--- Reading text Enclosed Below ---
In previous years Dr Oliver Hartwich spoke at The Centre for Independent Studies 'Consilium' conference about the future of capitalism and about Europe's economic and social decline. His presentation to this month's gathering in Queensland is closely linked to these topics.
What I have previously argued, at Consilium and elsewhere, is this: Since the beginning of the Global Financial Crisis, or indeed the Great Recession as it is now often referred to, we have been witnessing not a crisis of capitalism but mainly a crisis of government: It is a crisis of governments that have grown too big, too intrusive, too taxing, and too indebted.
This is most clearly on display in Europe.
But this is not just a European problem. The growth of government is a phenomenon in most developed nations. Government has been growing since the beginning of industrialisation, and this growth has accelerated since the First World War.
--- End of Enclosed Reading text ---
--- Source data Enclosed Below ---
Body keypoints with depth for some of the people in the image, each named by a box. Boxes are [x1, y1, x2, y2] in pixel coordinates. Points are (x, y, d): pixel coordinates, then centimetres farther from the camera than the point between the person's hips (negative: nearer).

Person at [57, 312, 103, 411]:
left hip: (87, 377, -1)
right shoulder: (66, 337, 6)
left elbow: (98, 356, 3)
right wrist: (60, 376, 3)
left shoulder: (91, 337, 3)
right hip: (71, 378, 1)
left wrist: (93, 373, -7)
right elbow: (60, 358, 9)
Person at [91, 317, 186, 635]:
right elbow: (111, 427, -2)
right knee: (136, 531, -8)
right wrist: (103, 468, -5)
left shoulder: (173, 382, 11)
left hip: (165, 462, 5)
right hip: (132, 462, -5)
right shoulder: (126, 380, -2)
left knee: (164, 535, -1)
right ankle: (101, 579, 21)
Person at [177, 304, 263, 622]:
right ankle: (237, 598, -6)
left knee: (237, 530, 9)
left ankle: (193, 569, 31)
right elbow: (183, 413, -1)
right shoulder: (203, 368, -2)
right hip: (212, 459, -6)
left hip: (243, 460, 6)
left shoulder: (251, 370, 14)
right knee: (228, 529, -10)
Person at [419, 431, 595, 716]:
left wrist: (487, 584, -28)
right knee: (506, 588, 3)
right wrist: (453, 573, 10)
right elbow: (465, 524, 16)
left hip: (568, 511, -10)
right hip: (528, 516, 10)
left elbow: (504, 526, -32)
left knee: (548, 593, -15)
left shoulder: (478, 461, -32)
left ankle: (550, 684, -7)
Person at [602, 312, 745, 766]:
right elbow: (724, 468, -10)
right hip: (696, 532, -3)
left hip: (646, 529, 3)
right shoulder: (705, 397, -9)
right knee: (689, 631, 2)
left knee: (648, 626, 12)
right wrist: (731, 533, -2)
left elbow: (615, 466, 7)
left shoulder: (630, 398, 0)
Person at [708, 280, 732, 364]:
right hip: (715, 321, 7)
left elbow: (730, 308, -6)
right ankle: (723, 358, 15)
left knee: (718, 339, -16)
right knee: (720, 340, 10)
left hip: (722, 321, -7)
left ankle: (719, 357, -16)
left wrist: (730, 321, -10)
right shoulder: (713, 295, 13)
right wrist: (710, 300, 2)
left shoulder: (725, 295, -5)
--- End of Enclosed Source data ---
--- Source data Enclosed Below ---
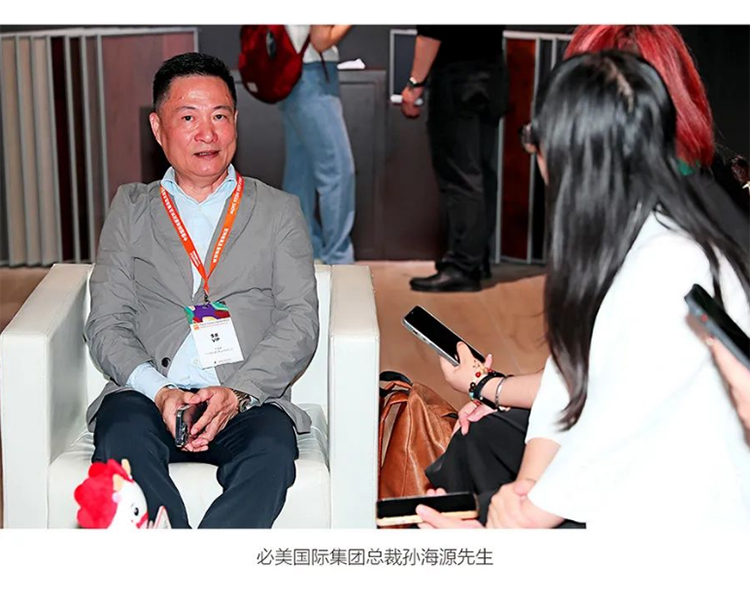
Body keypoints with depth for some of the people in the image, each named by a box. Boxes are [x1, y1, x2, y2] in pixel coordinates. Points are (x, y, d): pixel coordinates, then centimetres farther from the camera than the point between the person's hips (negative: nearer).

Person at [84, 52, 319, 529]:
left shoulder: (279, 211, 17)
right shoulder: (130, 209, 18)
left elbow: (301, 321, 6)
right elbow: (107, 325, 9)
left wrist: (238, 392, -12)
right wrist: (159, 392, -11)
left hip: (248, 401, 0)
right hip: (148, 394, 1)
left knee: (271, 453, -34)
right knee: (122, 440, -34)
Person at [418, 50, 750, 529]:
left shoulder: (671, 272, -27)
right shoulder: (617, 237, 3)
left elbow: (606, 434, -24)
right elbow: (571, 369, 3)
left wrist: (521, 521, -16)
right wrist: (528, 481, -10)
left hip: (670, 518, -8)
--- End of Enclosed Source data ---
Directions:
In the text on the growth of government, change every "capitalism" to "the market economy" in everything from "In previous years" down to "display in Europe.", and write out the revised passage.

Reply to the task:
In previous years Dr Oliver Hartwich spoke at The Centre for Independent Studies 'Consilium' conference about the future of the market economy and about Europe's economic and social decline. His presentation to this month's gathering in Queensland is closely linked to these topics.
What I have previously argued, at Consilium and elsewhere, is this: Since the beginning of the Global Financial Crisis, or indeed the Great Recession as it is now often referred to, we have been witnessing not a crisis of the market economy but mainly a crisis of government: It is a crisis of governments that have grown too big, too intrusive, too taxing, and too indebted.
This is most clearly on display in Europe.